### SELECTED TEXT
----------------

# How to print t-shirts for fun and profit!



## theSandwichman (Feb 28, 2008)

Hi Folks,

We just buy the book "How to print t-shirts for fun and profit!" and we did'nt received it already. We know there is some plans to build our own material... Do you know if there a plan to build a exposure unit in this book?

Thx in advance!

Yanick


----------



## pantheon (Apr 15, 2008)

Yes, there are plans for an exposure box unit...page 47 in the book. Good luck.


----------



## theSandwichman (Feb 28, 2008)

pantheon said:


> Yes, there are plans for an exposure box unit...page 47 in the book. Good luck.


Thx pantheon... I can't wait to read it.


----------



## ash213 (Feb 19, 2009)

is this book any good? worth buying?


----------



## LCE (Jan 18, 2007)

ash213 said:


> is this book any good? worth buying?


It's worth it. Go on eBay to get better prices.


----------



## veedub3 (Mar 29, 2007)

I have had the book for some time now and it has been helpful but no more than the t-shirt forums, Youtube, or any other Screen printing books for that matter.

The plans for the screen printing press in the book is plastered all over the internet as well as the exposure unit. 

Again the book is helpful but you will soon see that you also need other resources as well.

----------------

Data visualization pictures
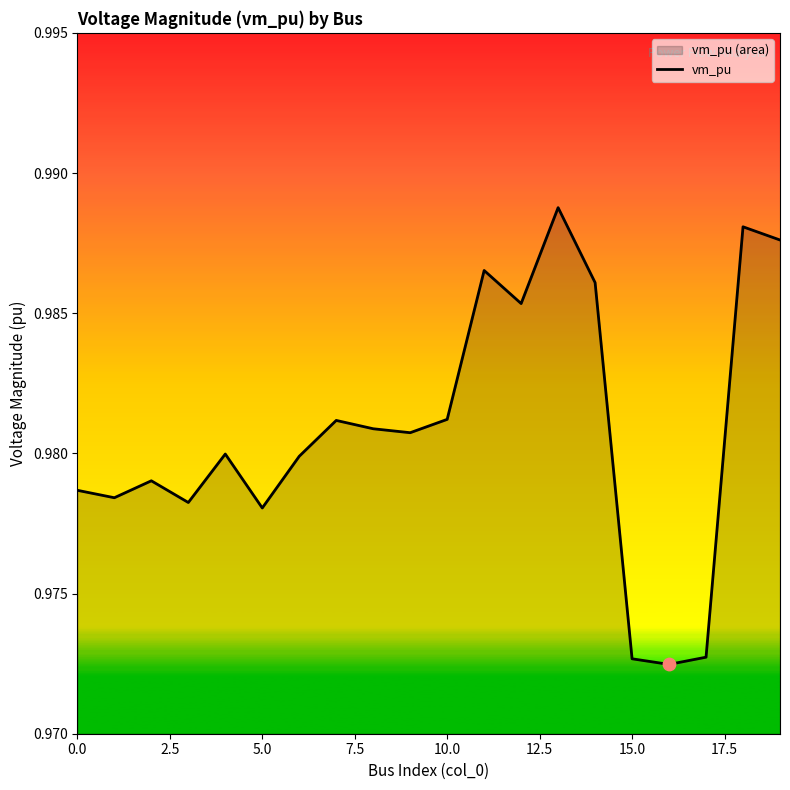

Which has a higher value, 9 or 19?

19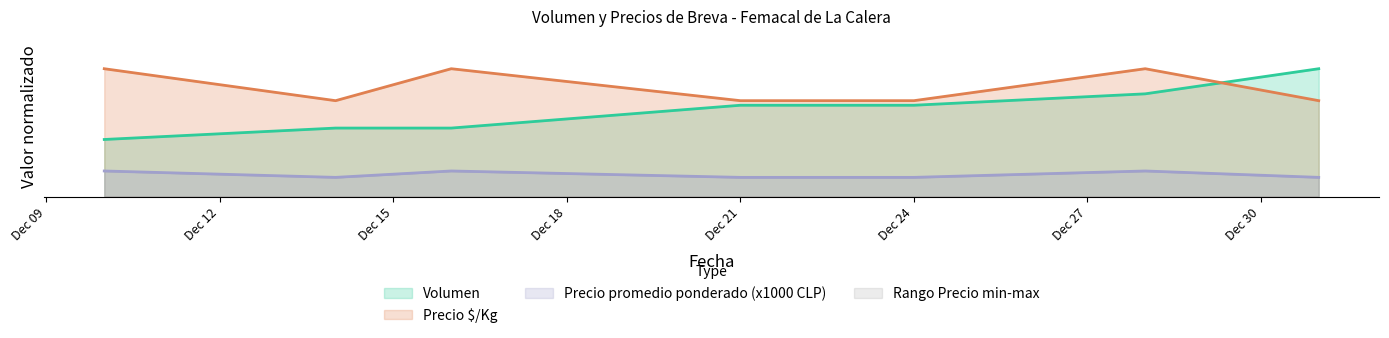

List the series in order of their overall mean, highest first.

Precio $/Kg, Volumen, Precio promedio ponderado (x1000 CLP)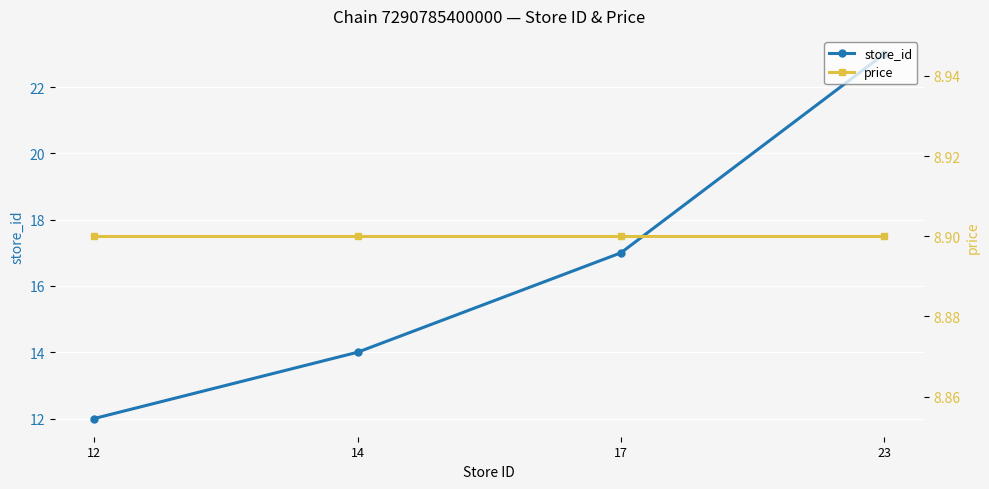

True or false: price and store_id cross at least once.

False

----------------

### TASKS TO CARRY OUT
#1 For the forum thread about the t-shirt printing book, say whether each statement agrees with the text, answering yes or no and quoting the deciding words: (a) The plans for an exposure box unit appear on page 47 of the book. (b) LCE advises buying the book from a bookstore. (c) veedub3 found the book more helpful than the t-shirt forums.
#2 Return the passage of the forum thread about the t-shirt printing book that runs from "## veedub3 (Mar" up to and including "the exposure unit.", copied word for word.

### ANSWER LIST
#1
(a) Yes: "Yes, there are plans for an exposure box unit...page 47 in the book."
(b) No: "Go on eBay to get better prices."
(c) No: "it has been helpful but no more than the t-shirt forums"

#2
## veedub3 (Mar 29, 2007)

I have had the book for some time now and it has been helpful but no more than the t-shirt forums, Youtube, or any other Screen printing books for that matter.

The plans for the screen printing press in the book is plastered all over the internet as well as the exposure unit.